→ **Exercise task**
Can you set out each line of the entries, from the one containing "family: Geometridae" through the one containing "family: Apocynaceae" (both included), as a Markdown table with the columns Row and Text, numbering the rows and skipping blank lines?
-- Start of Raw data --
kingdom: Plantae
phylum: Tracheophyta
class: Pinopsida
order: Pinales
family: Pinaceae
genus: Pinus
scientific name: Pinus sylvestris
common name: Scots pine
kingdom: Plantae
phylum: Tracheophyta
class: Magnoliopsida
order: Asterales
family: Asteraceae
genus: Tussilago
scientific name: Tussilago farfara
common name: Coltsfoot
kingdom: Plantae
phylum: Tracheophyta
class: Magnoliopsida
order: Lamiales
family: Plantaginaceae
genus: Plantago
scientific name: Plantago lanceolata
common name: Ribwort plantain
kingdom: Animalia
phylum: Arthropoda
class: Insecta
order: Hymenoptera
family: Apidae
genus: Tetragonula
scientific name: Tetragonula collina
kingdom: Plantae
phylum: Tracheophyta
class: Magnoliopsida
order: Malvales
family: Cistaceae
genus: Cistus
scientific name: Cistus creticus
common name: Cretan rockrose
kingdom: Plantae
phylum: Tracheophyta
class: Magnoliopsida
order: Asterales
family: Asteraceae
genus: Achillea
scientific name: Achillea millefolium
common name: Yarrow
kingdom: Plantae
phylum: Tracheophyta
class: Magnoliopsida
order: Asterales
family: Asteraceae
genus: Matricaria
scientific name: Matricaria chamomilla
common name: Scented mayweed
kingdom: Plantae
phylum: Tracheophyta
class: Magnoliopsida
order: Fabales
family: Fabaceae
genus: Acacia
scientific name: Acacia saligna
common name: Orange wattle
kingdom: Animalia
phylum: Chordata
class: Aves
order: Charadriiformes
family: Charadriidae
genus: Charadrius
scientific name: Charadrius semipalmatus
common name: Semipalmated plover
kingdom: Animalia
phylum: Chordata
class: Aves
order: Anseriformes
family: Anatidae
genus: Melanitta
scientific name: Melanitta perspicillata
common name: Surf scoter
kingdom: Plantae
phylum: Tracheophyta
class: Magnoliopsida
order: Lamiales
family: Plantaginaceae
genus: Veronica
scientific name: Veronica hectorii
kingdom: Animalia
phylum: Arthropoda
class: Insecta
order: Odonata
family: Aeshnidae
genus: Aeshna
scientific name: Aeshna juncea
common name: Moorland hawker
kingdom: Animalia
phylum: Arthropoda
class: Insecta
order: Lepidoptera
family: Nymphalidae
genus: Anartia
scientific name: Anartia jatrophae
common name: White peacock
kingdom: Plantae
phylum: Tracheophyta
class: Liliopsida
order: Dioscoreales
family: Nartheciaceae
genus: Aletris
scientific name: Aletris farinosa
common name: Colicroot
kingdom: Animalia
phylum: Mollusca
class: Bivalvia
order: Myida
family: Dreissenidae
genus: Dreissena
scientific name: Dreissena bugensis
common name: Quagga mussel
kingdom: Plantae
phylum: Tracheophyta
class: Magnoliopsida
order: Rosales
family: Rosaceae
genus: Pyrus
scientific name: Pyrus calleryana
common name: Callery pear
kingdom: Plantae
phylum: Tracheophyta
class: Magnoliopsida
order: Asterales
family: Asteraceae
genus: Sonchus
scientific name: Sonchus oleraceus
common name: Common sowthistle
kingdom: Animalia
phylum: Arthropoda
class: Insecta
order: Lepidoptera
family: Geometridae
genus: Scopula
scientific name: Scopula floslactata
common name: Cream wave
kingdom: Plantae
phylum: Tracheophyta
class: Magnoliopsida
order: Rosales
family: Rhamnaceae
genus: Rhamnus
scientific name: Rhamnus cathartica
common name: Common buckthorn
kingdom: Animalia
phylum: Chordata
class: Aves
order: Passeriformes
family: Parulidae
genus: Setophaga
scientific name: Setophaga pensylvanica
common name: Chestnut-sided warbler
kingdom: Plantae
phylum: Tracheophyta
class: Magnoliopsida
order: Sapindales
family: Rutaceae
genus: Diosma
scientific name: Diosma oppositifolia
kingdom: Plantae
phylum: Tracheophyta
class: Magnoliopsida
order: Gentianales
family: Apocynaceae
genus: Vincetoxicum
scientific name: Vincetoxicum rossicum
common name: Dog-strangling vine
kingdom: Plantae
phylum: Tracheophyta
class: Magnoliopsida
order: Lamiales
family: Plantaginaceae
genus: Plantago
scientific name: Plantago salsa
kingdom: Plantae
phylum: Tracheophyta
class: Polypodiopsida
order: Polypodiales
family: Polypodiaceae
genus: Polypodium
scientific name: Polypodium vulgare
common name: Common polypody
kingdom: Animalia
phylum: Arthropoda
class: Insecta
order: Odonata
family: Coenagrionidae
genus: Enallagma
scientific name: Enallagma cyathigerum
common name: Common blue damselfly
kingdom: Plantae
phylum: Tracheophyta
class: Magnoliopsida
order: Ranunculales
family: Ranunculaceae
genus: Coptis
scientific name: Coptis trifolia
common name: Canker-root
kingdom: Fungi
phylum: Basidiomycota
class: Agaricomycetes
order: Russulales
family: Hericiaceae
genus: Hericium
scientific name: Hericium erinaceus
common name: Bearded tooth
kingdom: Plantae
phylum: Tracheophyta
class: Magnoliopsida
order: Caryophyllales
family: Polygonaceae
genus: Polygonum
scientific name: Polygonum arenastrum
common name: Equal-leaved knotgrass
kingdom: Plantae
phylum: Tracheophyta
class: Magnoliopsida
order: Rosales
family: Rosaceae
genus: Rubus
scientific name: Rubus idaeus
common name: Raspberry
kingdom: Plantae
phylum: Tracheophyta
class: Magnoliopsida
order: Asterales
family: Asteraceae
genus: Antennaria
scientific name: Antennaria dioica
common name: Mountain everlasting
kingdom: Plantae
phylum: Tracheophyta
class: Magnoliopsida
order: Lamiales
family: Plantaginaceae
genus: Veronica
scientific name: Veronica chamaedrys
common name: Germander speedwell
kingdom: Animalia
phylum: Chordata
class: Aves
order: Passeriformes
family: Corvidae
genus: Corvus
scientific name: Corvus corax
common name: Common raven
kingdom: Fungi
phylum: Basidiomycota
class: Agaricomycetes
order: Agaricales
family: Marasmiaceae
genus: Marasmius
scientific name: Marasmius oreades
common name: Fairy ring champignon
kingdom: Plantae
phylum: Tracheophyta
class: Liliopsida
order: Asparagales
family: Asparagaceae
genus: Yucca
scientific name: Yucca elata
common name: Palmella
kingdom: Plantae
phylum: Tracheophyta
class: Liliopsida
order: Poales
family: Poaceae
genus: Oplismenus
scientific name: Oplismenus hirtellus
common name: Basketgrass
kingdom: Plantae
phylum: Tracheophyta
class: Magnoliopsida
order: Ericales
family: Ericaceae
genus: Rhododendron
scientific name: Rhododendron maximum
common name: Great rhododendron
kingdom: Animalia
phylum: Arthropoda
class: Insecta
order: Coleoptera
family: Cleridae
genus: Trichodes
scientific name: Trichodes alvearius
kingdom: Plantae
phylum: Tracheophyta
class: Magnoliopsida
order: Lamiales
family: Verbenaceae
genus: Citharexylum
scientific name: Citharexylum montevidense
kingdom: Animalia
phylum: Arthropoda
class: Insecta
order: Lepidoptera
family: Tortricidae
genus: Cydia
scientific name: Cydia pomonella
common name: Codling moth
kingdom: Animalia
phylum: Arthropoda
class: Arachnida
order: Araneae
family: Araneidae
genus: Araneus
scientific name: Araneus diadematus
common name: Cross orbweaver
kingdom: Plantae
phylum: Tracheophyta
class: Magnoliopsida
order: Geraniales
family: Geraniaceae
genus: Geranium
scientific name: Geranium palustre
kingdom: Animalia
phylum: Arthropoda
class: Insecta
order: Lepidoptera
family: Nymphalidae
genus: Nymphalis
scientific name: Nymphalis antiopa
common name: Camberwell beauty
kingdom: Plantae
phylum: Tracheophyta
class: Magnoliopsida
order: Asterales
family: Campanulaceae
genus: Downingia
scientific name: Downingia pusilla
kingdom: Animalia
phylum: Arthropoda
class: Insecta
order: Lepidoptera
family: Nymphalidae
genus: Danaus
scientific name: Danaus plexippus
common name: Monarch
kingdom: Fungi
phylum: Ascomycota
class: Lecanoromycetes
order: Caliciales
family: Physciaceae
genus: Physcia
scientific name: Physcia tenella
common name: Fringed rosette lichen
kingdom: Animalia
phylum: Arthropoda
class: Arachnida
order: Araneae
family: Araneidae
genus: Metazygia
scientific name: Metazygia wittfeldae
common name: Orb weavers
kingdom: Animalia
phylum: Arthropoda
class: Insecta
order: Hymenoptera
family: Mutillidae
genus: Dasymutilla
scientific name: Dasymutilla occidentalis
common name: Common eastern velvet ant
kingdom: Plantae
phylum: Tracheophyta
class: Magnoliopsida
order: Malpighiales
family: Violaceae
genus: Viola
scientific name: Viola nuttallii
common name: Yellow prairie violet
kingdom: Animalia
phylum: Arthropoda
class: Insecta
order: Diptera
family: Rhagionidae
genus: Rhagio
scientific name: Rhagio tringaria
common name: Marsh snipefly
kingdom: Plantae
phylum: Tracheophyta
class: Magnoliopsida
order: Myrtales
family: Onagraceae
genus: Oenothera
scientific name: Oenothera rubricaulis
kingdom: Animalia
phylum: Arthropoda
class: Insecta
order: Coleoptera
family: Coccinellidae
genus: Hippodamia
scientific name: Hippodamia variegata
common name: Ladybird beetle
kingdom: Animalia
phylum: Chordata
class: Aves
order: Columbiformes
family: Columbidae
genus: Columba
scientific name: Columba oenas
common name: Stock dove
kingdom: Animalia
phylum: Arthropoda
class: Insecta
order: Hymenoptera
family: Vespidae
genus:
-- End of Raw data --
→ **Correct output**
| Row | Text |
|---|---|
| 1 | family: Geometridae |
| 2 | genus: Scopula |
| 3 | scientific name: Scopula floslactata |
| 4 | common name: Cream wave |
| 5 | kingdom: Plantae |
| 6 | phylum: Tracheophyta |
| 7 | class: Magnoliopsida |
| 8 | order: Rosales |
| 9 | family: Rhamnaceae |
| 10 | genus: Rhamnus |
| 11 | scientific name: Rhamnus cathartica |
| 12 | common name: Common buckthorn |
| 13 | kingdom: Animalia |
| 14 | phylum: Chordata |
| 15 | class: Aves |
| 16 | order: Passeriformes |
| 17 | family: Parulidae |
| 18 | genus: Setophaga |
| 19 | scientific name: Setophaga pensylvanica |
| 20 | common name: Chestnut-sided warbler |
| 21 | kingdom: Plantae |
| 22 | phylum: Tracheophyta |
| 23 | class: Magnoliopsida |
| 24 | order: Sapindales |
| 25 | family: Rutaceae |
| 26 | genus: Diosma |
| 27 | scientific name: Diosma oppositifolia |
| 28 | kingdom: Plantae |
| 29 | phylum: Tracheophyta |
| 30 | class: Magnoliopsida |
| 31 | order: Gentianales |
| 32 | family: Apocynaceae |